Tasks to perform -
[a] Answer these questions from the text on malaria research and development, one answer per line, marked the same way.
(i) In what years was it discovered that infected mosquitoes transmit malaria to humans?
(ii) Which two inexpensive medications did the malaria parasite grow resistant to?
(iii) Which two bodies are credited with strengthening current efforts to control the disease?
[b] Carry on the text on malaria research and development, starting after its final sentence.

Text under study -
Malaria Research & Development

The Importance of Malaria R&D

Since the discovery in 1898-1899 that malaria was transmitted to humans by infected mosquitoes, scientists have labored to find an effective method of treatment and control. Their efforts were challenged by the malaria parasite as it became increasingly resistant to widely-used drugs, including two inexpensive and reliable medications, chloroquine and sulfadoxine/pyrimethamine, that had effectively treated the disease for decades. Since the early 1900s, scientists have been in pursuit of a discovery that would end their laborious quest to defeat malaria.

Current efforts to control the disease, focused primarily on intervention scale up and management measures in endemic countries, have been significantly bolstered by the establishment of the Roll Back Malaria (RBM) Partnership and the Global Fund to Fight AIDS, TB and Malaria. As we move into the future, it is even more critical that these efforts rest on solid scientific ground, that current interventions are improved, and that new interventions are developed based on increased understanding of malaria transmission and evasion strategies.

Extracted records -
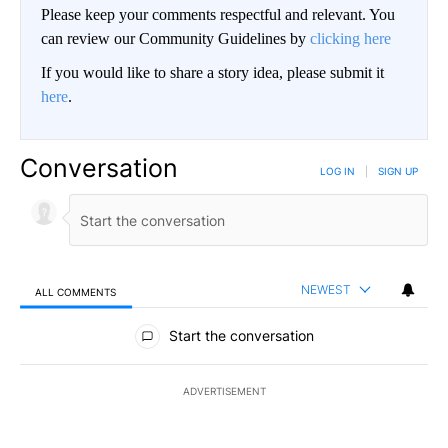
Please keep your comments respectful and relevant. You
can review our Community Guidelines by
clicking here
If you would like to share a story idea, please submit it
here
.
Conversation
LOG IN
|
SIGN UP
NEWEST
ALL COMMENTS
All Comments
Start the conversation
ADVERTISEMENT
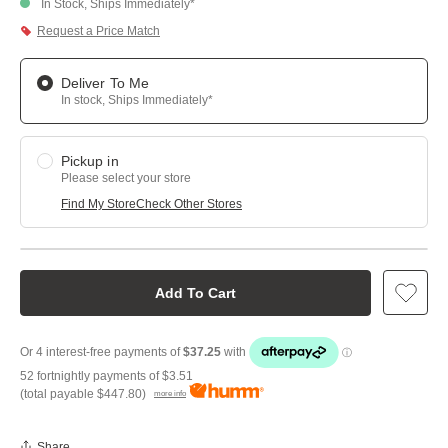
In Stock, Ships Immediately*
Request a Price Match
Deliver To Me
In stock, Ships Immediately*
Pickup in
Please select your store
Find My Store
Check Other Stores
Add To Cart
52 fortnightly payments of
$3.51
(total payable
$447.80
)
more info
Share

Written responses -
[a]
(i) 1898-1899
(ii) Chloroquine and sulfadoxine/pyrimethamine
(iii) The Roll Back Malaria (RBM) Partnership and the Global Fund to Fight AIDS, TB and Malaria

[b]
R&D is required to develop much-needed drugs, vaccines, diagnostics, and insecticides and to discover and apply new knowledge about malaria control. As tools for fighting malaria are rendered useless by the mosquito’s and parasite’s ability to adapt, there must be alternatives ready to replace them. The only way to be prepared for this future is to invest in research and product development now.

Malaria R&D in Action

Recent successes in malaria R&D offer evidence of how greater investment in R&D can put us ahead of the disease by providing new tools that are safe, effective and, equally important, well-suited for the less-developed countries where they are most needed. From clinical trials demonstrating that malaria vaccines are possible to the advent of powerful new drugs; malaria R&D works.

Scientific breakthroughs in malaria are made possible by the infusion of resources to push products from conceptualization to laboratories and into clinical trials that determine whether or not the products are effective. Advances are occurring in malaria research, and the science could move much faster if the support it receives were more in line with the magnitude of the challenge confronted.